C. Begin at the sternal notch and percuss all areas on the right chest, then all areas on the left chest.

This method, similar to choice B, does not facilitate immediate side-to-side comparison during the assessment. Immediate comparison is crucial for identifying subtle differences that may indicate conditions such as pleural effusion or pneumothorax.

D. Begin above the left clavicle and percuss all areas on the left chest, then reverse the process and assess the right chest, moving upward from the liver.

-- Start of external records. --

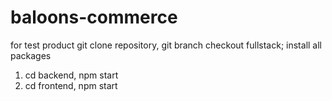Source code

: # baloons-commerce
for test product git clone repository, git branch checkout fullstack;
install all packages 
1. cd backend, npm start
2. cd frontend, npm start
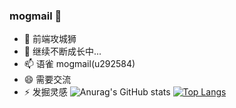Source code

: ### mogmail 👋

<!--
**mogmail/mogmail** is a ✨ _special_ ✨ repository because its `README.md` (this file) appears on your GitHub profile.
- 👯 I’m looking to collaborate on ...
- 🤔 I’m looking for help with ...
- 💬 
 -->

- 🔭 前端攻城狮
- 🌱 继续不断成长中...
- 📫 语雀 mogmail(u292584)
- 😄 需要交流
- ⚡  发掘灵感
![Anurag's GitHub stats](https://github-readme-stats.vercel.app/api?username=mogmail&show_icons=true&theme=radical)
[![Top Langs](https://github-readme-stats.vercel.app/api/top-langs/?username=mogmail&layout=compact)](https://github.com/anuraghazra/github-readme-stats)
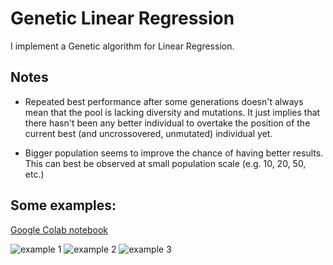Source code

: # Genetic Linear Regression
I implement a Genetic algorithm for Linear Regression.

## Notes

*  Repeated best performance after some generations doesn't always mean that the pool is lacking diversity and mutations. It just implies that there hasn't been any better individual to overtake the position of the current best (and uncrossovered, unmutated) individual yet.

*  Bigger population seems to improve the chance of having better results. This can best be observed at small population scale (e.g. 10, 20, 50, etc.)

## Some examples:

[Google Colab notebook]

![example 1][genetic_1]
![example 2][genetic_2]
![example 3][genetic_3]

[Google Colab notebook]: https://colab.research.google.com/drive/13FsDH_H3gL61crzzzssWE9admT-HDqR3
[genetic_1]: https://github.com/MinNq/CFS/blob/master/Genetic%20Linear%20Regression/genetic_1.png
[genetic_2]: https://github.com/MinNq/CFS/blob/master/Genetic%20Linear%20Regression/genetic_2.png
[genetic_3]: https://github.com/MinNq/CFS/blob/master/Genetic%20Linear%20Regression/genetic_3.png
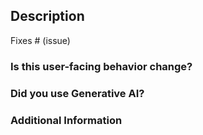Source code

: ## Description

<!--
Please include a summary of the changes and the related issue.
Highlight any key points or areas of concern.
-->

<!--
*Automatically closes linked issue when PR is merged.
Usage: `Fixes #<issue number>`, or `Fixes (paste link of issue)`.*
-->

Fixes # (issue)

### Is this user-facing behavior change?

<!--
If no, just leave this section empty.
If yes, please explain how user-experience changes with this pull request.
-->

### Did you use Generative AI?

<!--
If this pull request was generated using Generative AI, specify the model (e.g., GitHub Copilot v3.2)
-->

### Additional Information

<!--
If applicable, provide any additional context or details about the changes.
-->
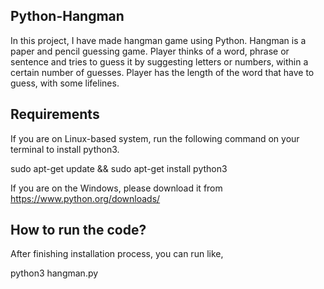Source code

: ## Python-Hangman
In this project, I have made hangman game using Python. Hangman is a paper and pencil guessing game. Player thinks of a word, phrase or sentence and tries to guess it by suggesting letters or numbers, within a certain number of guesses. Player has the length of the word that have to guess, with some lifelines.

## Requirements
If you are on Linux-based system, run the following command on your terminal to install python3.

sudo apt-get update && sudo apt-get install python3

If you are on the Windows, please download it from https://www.python.org/downloads/

## How to run the code?
After finishing installation process, you can run like,

python3 hangman.py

Starting the percussion above the left clavicle and moving to the right chest after completing the left side does not allow for direct comparison of symmetrical chest areas. Additionally, assessing the right chest moving upward from the liver is not a standard practice, as the liver dullness can interfere with the percussion of the lower right lung fields.

Full Explanation

Choice A Reason:
This approach is recommended as it allows for a systematic comparison between the two sides of the chest. Percussion should start at the apices of the lungs, which are located just above the clavicles, and proceed downwards. This method ensures that any differences in percussion note, which could indicate underlying pathology, are identified by direct comparison.

Choice B Reason:
While this approach also involves a systematic assessment, it does not allow for immediate comparison between the two sides of the chest. It is important to compare corresponding areas on each side as you go to detect any asymmetry or changes in resonance.

Choice C Reason:
This method, similar to choice B, does not facilitate immediate side-to-side comparison during the assessment. Immediate comparison is crucial for identifying subtle differences that may indicate conditions such as pleural effusion or pneumothorax.

Choice D Reason:
Starting the percussion above the left clavicle and moving to the right chest after completing the left side does not allow for direct comparison of symmetrical chest areas. Additionally, assessing the right chest moving upward from the liver is not a standard practice, as the liver dullness can interfere with the percussion of the lower right lung fields.